**Exercise:**
Look for the word "generators" in the records, and copy each line where it appears.

===== Material to process

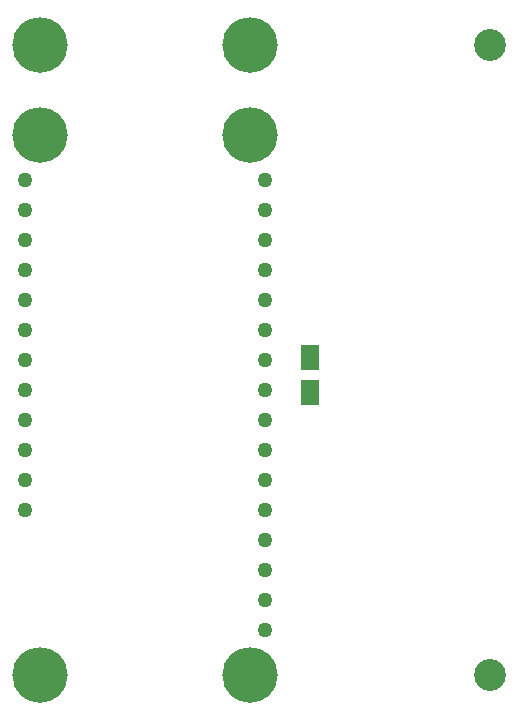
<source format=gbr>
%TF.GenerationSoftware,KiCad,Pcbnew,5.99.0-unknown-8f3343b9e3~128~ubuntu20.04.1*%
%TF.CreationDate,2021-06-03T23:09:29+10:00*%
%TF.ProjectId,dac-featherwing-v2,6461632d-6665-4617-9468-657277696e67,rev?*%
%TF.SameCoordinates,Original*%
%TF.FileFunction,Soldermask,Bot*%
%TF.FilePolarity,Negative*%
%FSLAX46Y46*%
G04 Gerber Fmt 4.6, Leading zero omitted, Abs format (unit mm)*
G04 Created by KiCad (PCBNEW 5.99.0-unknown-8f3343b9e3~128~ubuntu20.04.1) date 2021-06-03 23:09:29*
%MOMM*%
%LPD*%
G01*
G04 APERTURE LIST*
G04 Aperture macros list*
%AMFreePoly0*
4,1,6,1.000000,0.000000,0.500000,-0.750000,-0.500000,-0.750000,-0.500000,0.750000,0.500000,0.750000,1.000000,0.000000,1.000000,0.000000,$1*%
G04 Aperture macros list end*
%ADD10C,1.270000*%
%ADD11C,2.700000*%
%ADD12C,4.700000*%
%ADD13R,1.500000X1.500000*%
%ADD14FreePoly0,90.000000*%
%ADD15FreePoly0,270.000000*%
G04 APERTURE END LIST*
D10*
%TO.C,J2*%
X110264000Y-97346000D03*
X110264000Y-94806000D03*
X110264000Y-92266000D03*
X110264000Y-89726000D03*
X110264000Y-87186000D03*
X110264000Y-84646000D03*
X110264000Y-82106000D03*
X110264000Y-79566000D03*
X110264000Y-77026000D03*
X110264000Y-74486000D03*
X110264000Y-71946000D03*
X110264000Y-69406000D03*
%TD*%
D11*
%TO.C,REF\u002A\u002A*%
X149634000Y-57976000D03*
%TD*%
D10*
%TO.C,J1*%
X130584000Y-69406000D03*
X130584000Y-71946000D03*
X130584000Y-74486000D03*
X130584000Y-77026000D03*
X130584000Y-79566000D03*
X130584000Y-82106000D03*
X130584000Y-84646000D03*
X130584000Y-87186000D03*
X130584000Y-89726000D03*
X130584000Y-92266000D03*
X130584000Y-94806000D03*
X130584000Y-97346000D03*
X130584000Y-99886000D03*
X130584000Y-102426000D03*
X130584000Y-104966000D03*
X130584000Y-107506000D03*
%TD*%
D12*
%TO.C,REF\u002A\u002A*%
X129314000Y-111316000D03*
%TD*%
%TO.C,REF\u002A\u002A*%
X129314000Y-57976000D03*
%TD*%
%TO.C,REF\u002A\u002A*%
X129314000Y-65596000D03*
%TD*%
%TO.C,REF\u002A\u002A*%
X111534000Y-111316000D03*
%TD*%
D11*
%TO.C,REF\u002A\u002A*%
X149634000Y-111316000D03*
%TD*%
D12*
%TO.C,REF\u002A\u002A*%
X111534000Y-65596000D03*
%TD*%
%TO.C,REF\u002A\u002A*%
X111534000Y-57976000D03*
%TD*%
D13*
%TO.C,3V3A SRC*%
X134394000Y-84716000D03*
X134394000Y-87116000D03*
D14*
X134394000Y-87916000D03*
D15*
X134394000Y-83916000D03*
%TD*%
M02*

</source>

==========
===== Material to process

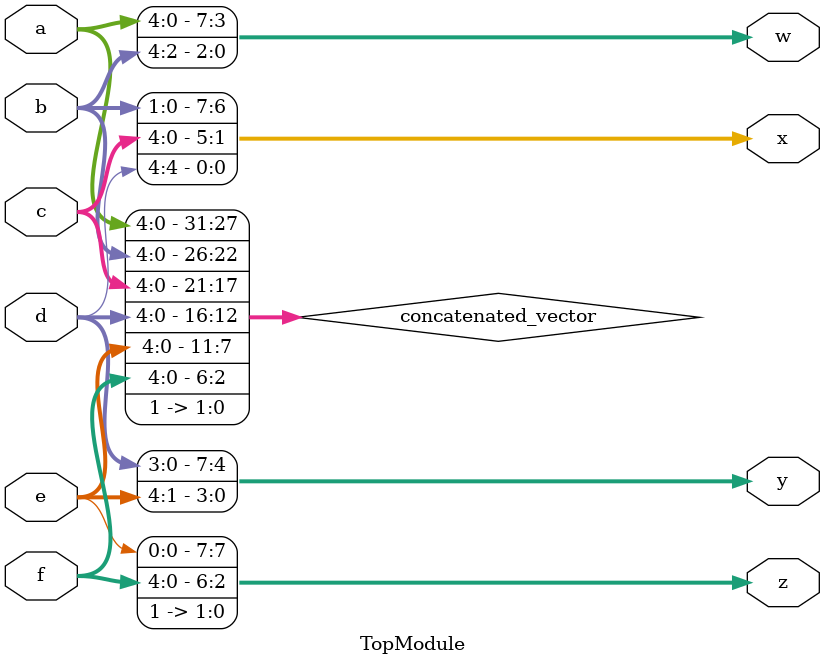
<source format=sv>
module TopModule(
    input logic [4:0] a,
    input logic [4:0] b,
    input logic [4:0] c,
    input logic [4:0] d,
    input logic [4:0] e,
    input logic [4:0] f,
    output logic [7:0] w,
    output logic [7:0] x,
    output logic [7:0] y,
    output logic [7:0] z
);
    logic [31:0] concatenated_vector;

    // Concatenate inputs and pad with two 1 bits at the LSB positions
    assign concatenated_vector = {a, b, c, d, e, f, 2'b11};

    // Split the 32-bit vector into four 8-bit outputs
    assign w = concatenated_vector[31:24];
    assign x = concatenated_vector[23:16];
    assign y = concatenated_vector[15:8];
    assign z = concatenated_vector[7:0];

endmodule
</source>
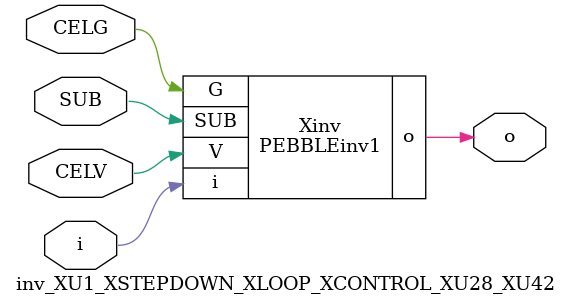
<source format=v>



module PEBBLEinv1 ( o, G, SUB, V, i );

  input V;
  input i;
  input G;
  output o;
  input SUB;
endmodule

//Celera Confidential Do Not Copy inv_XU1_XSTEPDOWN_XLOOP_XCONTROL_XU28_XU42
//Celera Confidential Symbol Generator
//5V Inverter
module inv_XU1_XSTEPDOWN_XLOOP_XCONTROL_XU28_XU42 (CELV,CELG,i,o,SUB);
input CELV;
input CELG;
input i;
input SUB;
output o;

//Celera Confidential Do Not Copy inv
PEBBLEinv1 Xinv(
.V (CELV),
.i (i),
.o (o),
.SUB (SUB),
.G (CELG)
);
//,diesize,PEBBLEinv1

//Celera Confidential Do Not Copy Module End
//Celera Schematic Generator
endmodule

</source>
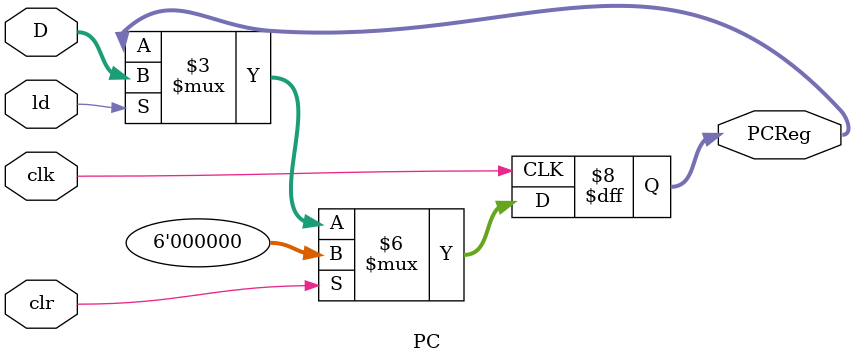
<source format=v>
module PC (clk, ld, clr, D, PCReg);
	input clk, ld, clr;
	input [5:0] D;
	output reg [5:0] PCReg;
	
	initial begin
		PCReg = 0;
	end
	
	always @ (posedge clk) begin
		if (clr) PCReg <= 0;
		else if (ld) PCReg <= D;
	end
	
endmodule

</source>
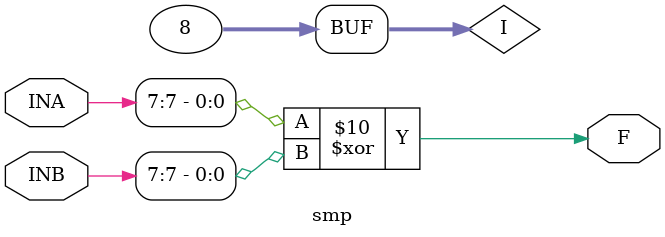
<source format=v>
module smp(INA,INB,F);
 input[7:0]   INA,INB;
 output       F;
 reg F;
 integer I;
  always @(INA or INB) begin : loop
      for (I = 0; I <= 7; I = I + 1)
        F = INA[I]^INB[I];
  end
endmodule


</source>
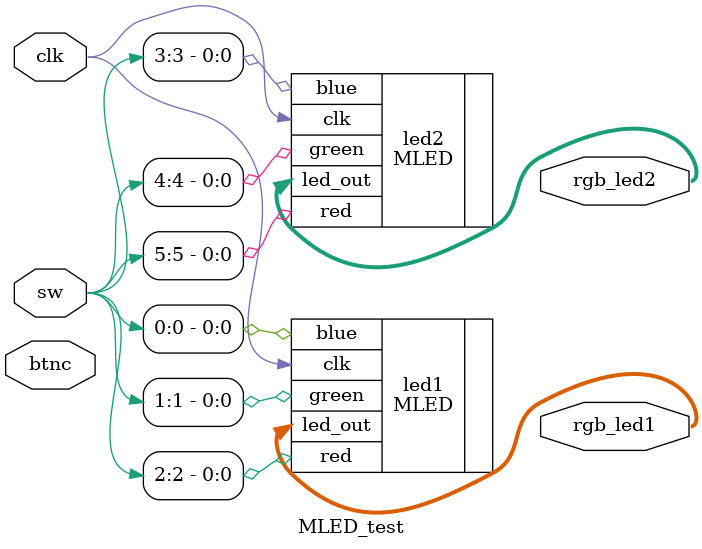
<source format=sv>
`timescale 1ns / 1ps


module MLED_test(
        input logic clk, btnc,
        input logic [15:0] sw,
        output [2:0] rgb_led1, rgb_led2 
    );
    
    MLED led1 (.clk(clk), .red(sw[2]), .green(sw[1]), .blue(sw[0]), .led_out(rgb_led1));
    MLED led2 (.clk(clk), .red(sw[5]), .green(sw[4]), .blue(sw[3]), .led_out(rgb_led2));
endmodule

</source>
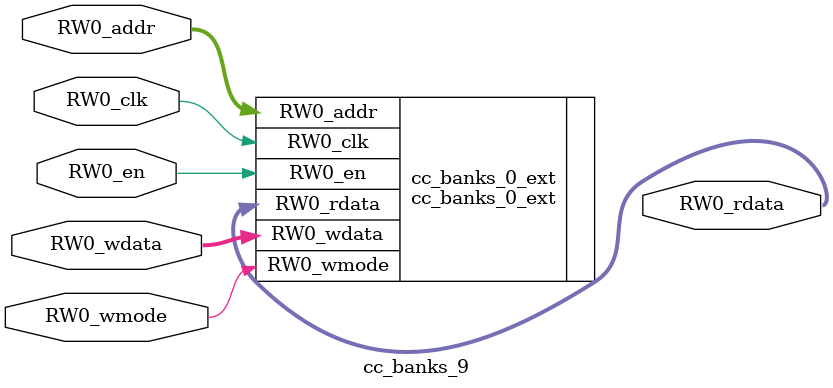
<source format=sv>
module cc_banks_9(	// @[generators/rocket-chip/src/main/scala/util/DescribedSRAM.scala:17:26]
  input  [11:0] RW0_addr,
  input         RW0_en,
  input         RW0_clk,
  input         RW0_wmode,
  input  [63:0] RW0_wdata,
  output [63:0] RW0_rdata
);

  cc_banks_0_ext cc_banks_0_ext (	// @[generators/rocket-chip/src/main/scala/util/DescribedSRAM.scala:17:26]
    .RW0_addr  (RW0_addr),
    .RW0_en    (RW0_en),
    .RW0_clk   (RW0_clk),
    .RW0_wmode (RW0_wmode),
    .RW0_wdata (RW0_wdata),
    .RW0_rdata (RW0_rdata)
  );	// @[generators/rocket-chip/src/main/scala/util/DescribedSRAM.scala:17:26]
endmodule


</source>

==========

**Answer to this exercise:**
module cc_banks_9(	// @[generators/rocket-chip/src/main/scala/util/DescribedSRAM.scala:17:26]
  cc_banks_0_ext cc_banks_0_ext (	// @[generators/rocket-chip/src/main/scala/util/DescribedSRAM.scala:17:26]
  );	// @[generators/rocket-chip/src/main/scala/util/DescribedSRAM.scala:17:26]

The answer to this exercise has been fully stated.